- [DO THIS]
Update the lines of every item below, replacing "scientific name" with "binomial name" and leaving everything else unchanged. Leave the pictures out of your answer.

---- INFORMATION PROVIDED

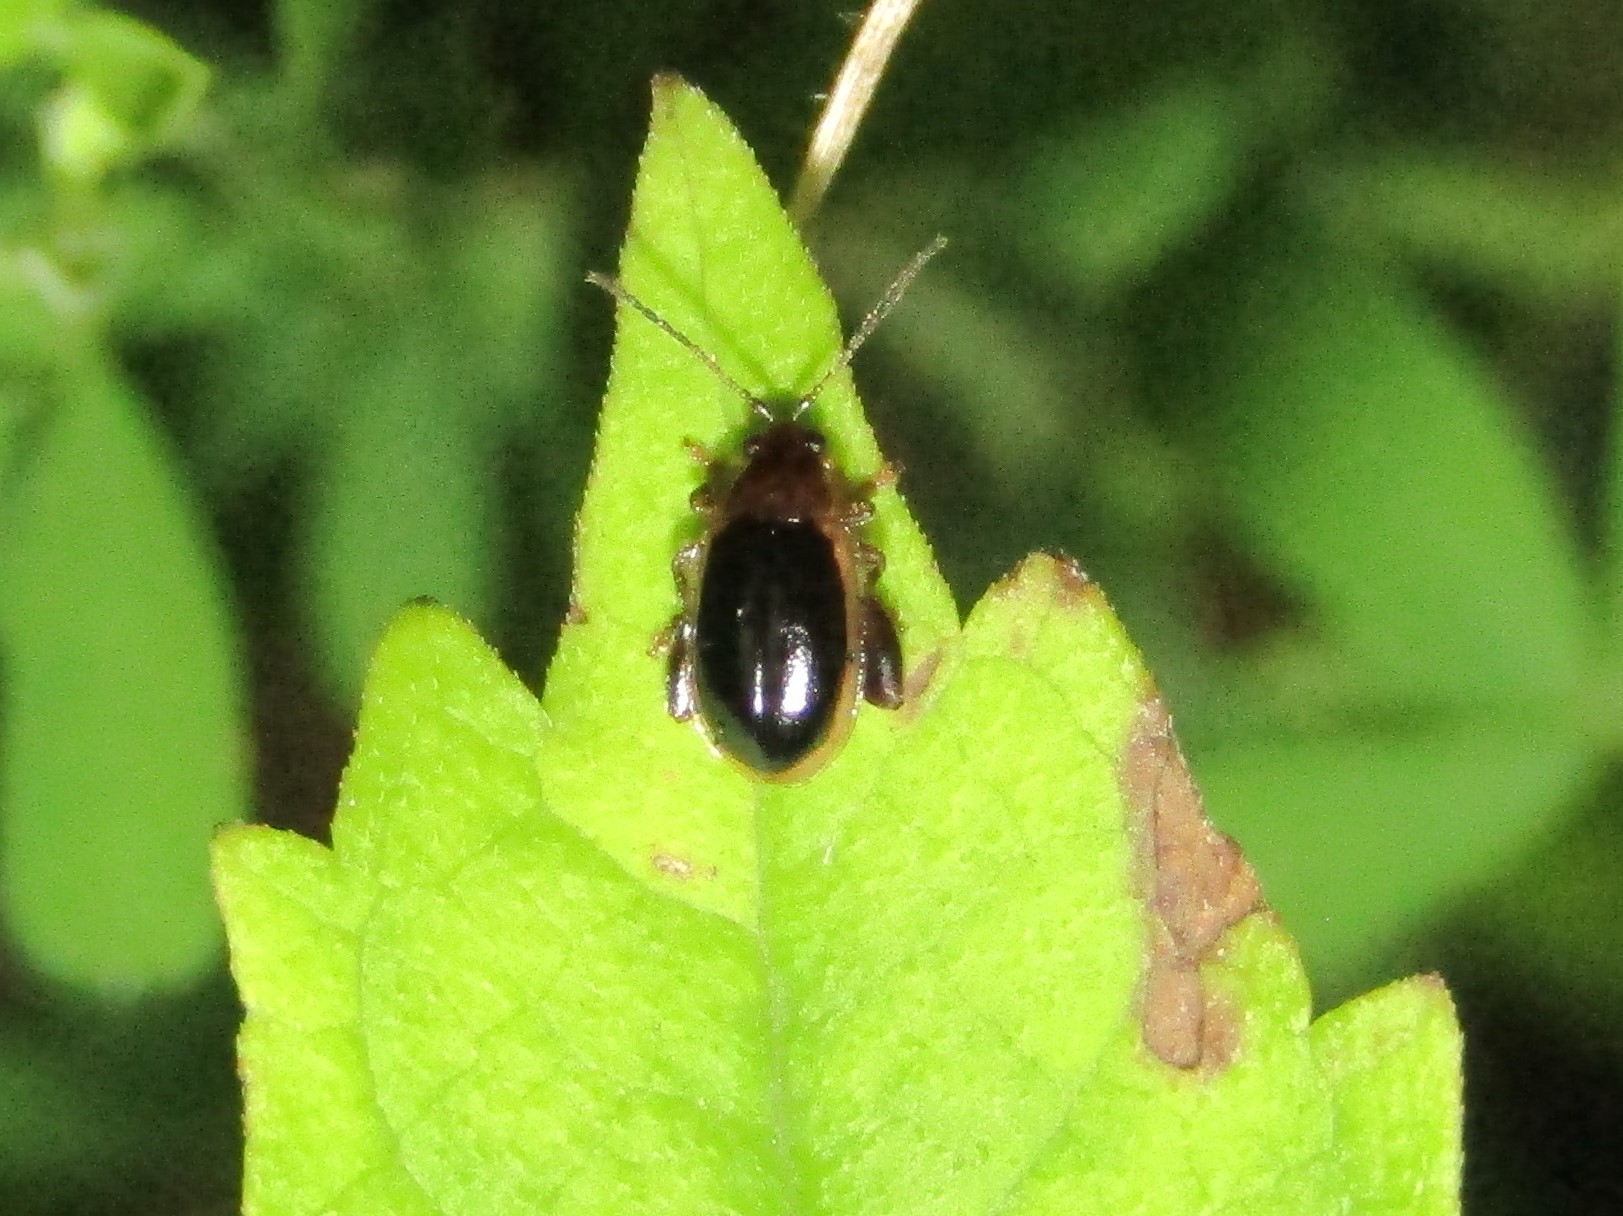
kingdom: Animalia
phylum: Arthropoda
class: Insecta
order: Coleoptera
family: Chrysomelidae
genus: Capraita
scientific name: Capraita circumdata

--------

- [WORKED SOLUTION]
kingdom: Animalia
phylum: Arthropoda
class: Insecta
order: Coleoptera
family: Chrysomelidae
genus: Capraita
binomial name: Capraita circumdata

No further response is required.